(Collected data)
--- START ---
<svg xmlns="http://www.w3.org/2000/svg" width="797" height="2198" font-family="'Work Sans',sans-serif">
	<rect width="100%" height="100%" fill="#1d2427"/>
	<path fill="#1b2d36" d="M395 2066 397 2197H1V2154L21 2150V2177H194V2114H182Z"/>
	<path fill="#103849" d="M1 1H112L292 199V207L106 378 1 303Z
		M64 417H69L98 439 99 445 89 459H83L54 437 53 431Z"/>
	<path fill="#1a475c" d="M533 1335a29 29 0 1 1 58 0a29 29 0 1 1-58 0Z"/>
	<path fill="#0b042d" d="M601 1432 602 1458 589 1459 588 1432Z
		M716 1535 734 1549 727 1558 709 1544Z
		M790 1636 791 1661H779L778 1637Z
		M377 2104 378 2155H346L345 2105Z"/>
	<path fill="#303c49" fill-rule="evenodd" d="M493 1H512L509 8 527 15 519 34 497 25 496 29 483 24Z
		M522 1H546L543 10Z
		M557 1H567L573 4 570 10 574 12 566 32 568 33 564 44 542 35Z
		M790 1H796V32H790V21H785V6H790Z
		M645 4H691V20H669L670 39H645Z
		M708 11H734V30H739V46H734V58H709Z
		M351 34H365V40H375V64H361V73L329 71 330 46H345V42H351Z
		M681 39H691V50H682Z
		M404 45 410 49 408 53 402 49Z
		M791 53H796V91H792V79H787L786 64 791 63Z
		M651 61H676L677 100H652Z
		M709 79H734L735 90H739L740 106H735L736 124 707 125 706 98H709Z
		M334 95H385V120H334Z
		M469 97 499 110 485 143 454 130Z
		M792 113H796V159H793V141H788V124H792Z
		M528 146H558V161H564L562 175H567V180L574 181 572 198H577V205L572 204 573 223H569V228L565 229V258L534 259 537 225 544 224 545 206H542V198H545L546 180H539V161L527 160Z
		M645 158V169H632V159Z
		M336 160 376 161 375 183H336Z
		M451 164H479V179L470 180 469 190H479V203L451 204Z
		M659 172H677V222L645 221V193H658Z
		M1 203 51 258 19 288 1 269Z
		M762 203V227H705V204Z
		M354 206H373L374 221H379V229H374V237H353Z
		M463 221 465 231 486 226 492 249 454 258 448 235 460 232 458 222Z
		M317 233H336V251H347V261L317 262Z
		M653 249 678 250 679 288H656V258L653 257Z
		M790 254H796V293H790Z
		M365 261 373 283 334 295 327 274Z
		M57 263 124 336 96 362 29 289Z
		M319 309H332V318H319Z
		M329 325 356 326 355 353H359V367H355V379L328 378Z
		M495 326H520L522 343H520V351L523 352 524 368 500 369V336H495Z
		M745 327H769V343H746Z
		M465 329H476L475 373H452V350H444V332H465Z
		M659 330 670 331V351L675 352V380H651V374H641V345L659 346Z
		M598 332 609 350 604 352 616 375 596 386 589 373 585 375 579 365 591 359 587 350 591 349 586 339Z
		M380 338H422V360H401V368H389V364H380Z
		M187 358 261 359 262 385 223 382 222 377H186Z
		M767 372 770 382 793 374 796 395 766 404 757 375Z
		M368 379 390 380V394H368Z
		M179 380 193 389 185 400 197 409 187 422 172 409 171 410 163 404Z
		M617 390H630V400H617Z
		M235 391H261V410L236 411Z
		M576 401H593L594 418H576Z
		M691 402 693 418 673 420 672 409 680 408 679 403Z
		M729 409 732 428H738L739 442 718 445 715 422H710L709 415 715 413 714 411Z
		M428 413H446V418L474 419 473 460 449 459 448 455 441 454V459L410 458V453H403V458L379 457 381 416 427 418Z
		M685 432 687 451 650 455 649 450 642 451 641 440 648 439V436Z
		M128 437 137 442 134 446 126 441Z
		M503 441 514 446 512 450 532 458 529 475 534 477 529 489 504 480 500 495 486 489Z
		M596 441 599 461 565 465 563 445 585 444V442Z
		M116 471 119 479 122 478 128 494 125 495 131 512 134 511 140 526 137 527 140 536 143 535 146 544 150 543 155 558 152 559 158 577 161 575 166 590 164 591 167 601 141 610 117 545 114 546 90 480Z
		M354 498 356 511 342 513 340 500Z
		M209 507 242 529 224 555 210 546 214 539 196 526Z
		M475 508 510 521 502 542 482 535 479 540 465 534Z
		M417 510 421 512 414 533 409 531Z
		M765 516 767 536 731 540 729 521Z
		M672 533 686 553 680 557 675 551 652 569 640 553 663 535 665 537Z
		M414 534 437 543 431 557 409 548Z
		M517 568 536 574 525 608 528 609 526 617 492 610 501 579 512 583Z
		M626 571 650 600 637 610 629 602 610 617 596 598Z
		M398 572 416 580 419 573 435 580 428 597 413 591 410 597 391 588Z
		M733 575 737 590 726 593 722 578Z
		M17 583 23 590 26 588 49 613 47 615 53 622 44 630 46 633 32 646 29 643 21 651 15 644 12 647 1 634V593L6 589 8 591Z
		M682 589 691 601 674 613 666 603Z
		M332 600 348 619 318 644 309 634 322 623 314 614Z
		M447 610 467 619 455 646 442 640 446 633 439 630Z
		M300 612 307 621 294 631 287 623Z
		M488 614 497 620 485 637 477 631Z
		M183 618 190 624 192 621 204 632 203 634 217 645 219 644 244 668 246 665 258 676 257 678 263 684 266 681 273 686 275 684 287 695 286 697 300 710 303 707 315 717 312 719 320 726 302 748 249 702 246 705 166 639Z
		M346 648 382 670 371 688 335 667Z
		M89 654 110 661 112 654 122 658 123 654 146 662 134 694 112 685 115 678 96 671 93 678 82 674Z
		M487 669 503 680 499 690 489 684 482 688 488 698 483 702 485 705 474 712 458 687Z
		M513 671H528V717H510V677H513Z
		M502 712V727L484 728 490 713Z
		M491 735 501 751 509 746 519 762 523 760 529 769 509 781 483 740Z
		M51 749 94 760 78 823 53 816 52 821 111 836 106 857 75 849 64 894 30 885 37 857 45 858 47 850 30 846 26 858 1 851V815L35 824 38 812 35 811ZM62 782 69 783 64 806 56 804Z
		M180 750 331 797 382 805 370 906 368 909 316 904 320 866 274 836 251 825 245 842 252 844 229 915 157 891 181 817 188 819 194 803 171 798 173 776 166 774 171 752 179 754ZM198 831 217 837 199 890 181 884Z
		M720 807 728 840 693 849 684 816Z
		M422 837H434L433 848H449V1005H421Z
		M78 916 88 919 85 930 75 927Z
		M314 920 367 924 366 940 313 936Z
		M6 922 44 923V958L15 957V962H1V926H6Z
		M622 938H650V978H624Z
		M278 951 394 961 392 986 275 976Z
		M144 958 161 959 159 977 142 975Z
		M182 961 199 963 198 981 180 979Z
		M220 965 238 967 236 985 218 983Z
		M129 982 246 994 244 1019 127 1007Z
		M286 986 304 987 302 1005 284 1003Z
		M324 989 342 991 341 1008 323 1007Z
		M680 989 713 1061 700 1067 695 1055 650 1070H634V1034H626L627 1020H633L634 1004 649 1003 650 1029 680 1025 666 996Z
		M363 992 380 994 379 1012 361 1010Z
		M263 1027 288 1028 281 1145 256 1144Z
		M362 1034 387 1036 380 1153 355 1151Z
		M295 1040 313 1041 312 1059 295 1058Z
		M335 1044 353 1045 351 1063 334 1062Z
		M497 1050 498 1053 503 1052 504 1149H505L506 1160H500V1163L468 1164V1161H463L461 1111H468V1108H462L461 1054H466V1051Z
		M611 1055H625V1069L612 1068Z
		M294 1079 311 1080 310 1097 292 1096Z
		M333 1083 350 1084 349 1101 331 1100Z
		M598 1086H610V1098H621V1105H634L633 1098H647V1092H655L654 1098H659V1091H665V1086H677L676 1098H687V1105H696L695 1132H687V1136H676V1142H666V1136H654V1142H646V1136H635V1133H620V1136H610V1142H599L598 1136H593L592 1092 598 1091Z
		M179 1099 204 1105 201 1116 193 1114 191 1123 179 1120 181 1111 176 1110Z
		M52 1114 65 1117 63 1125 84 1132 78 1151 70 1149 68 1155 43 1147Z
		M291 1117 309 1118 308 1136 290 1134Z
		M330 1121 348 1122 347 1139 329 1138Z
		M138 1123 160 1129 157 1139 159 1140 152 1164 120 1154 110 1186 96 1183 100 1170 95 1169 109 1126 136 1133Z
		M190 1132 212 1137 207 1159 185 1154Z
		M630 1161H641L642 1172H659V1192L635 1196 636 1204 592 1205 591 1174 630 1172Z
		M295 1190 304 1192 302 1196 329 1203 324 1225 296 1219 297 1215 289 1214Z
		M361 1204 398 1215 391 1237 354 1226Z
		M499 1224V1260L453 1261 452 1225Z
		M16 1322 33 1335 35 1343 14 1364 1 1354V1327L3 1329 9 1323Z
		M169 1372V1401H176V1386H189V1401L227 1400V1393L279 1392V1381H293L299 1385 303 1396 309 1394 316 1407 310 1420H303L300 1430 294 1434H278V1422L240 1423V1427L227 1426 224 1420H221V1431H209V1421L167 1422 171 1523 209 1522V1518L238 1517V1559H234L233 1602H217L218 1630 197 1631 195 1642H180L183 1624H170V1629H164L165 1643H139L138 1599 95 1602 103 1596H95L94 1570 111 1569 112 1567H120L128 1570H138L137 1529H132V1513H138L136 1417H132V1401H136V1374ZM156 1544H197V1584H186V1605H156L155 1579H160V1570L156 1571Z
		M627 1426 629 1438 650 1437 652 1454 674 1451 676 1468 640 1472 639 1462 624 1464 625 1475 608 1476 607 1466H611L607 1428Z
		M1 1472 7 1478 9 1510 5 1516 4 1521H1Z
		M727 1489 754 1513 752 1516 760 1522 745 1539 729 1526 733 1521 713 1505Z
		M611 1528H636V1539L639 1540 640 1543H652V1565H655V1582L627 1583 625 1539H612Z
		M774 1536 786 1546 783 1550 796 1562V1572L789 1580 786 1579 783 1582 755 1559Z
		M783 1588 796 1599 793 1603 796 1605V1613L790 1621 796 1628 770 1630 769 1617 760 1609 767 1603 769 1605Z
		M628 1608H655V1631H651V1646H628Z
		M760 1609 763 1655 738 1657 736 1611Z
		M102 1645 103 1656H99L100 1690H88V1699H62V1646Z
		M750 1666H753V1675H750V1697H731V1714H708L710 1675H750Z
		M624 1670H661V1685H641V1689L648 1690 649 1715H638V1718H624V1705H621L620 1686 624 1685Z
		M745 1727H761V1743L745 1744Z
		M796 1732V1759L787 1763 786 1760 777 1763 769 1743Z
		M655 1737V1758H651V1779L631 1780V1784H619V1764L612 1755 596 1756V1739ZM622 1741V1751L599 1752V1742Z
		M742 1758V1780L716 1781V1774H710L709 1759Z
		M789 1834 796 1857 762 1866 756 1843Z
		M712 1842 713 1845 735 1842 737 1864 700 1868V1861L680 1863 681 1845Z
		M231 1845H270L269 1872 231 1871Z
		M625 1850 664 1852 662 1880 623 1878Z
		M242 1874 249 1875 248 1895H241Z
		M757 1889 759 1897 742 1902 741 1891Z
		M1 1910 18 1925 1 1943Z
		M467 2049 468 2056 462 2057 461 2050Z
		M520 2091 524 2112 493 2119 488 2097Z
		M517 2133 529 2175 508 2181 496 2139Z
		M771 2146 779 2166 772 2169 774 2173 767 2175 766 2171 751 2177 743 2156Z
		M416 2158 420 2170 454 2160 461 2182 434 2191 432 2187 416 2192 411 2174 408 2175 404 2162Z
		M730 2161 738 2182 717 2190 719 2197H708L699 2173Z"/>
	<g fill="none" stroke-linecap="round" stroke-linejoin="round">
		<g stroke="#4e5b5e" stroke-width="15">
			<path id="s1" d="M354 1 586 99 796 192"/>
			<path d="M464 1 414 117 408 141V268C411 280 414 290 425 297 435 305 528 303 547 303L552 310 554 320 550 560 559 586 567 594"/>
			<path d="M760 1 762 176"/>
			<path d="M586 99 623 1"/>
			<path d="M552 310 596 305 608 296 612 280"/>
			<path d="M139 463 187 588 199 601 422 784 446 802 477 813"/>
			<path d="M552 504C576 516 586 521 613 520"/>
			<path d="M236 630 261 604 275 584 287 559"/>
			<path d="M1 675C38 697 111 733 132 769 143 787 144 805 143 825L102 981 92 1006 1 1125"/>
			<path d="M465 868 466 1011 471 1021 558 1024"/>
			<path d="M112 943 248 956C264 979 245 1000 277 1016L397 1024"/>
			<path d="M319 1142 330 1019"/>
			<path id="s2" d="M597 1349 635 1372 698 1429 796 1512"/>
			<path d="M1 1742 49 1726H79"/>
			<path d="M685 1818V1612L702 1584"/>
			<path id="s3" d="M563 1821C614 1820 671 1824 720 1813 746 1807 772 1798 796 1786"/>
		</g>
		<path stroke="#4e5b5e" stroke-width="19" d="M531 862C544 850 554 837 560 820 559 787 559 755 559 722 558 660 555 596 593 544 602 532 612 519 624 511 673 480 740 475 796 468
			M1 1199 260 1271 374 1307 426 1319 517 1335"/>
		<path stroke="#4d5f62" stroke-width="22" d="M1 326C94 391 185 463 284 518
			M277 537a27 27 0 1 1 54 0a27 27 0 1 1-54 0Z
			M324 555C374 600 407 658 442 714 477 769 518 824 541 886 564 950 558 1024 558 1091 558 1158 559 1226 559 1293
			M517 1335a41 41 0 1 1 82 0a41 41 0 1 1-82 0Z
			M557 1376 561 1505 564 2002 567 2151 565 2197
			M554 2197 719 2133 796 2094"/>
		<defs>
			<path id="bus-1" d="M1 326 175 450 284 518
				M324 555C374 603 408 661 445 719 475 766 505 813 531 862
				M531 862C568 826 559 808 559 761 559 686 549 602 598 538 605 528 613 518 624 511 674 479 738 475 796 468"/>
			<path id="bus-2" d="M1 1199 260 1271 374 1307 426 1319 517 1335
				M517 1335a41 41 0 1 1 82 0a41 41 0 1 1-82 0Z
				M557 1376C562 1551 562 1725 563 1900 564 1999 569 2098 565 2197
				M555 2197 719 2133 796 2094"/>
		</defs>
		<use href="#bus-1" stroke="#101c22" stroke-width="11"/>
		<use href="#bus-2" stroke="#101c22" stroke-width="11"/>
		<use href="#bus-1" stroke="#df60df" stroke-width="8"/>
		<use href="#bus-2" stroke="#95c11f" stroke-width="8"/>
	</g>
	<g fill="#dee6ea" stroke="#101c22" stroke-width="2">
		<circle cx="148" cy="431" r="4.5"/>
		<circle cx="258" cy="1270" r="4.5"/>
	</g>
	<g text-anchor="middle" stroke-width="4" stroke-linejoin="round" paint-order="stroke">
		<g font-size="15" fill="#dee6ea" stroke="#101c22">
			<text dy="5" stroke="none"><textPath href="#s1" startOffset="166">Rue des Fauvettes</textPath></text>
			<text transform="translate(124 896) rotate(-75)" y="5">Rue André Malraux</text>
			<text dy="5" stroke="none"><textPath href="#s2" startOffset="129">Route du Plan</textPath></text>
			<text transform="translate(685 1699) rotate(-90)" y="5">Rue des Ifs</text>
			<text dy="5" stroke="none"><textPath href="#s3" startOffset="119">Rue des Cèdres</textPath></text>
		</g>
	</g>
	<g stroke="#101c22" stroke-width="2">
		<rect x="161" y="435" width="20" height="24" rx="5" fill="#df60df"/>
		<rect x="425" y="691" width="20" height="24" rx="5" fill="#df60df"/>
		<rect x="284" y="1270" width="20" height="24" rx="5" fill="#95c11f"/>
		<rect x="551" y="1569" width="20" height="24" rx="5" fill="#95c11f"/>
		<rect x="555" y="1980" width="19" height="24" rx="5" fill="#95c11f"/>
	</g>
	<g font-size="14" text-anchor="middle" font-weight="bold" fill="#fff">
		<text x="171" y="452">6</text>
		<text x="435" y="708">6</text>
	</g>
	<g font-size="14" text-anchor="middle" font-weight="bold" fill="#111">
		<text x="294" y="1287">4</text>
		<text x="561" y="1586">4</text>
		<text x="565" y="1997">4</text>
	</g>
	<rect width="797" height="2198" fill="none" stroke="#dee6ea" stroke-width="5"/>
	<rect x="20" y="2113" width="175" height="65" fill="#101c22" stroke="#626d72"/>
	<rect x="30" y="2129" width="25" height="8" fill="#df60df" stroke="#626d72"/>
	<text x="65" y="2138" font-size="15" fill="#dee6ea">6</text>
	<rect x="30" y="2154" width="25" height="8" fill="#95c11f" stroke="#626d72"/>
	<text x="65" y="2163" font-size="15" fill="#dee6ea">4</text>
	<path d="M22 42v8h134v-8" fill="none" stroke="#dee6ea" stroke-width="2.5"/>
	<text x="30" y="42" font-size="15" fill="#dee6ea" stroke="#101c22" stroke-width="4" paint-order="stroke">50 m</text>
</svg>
--- END ---
Action item: If a line holds the string "round", it counts; please state how many such lines there are in the data, with nothing more.

Answer to the problem: 2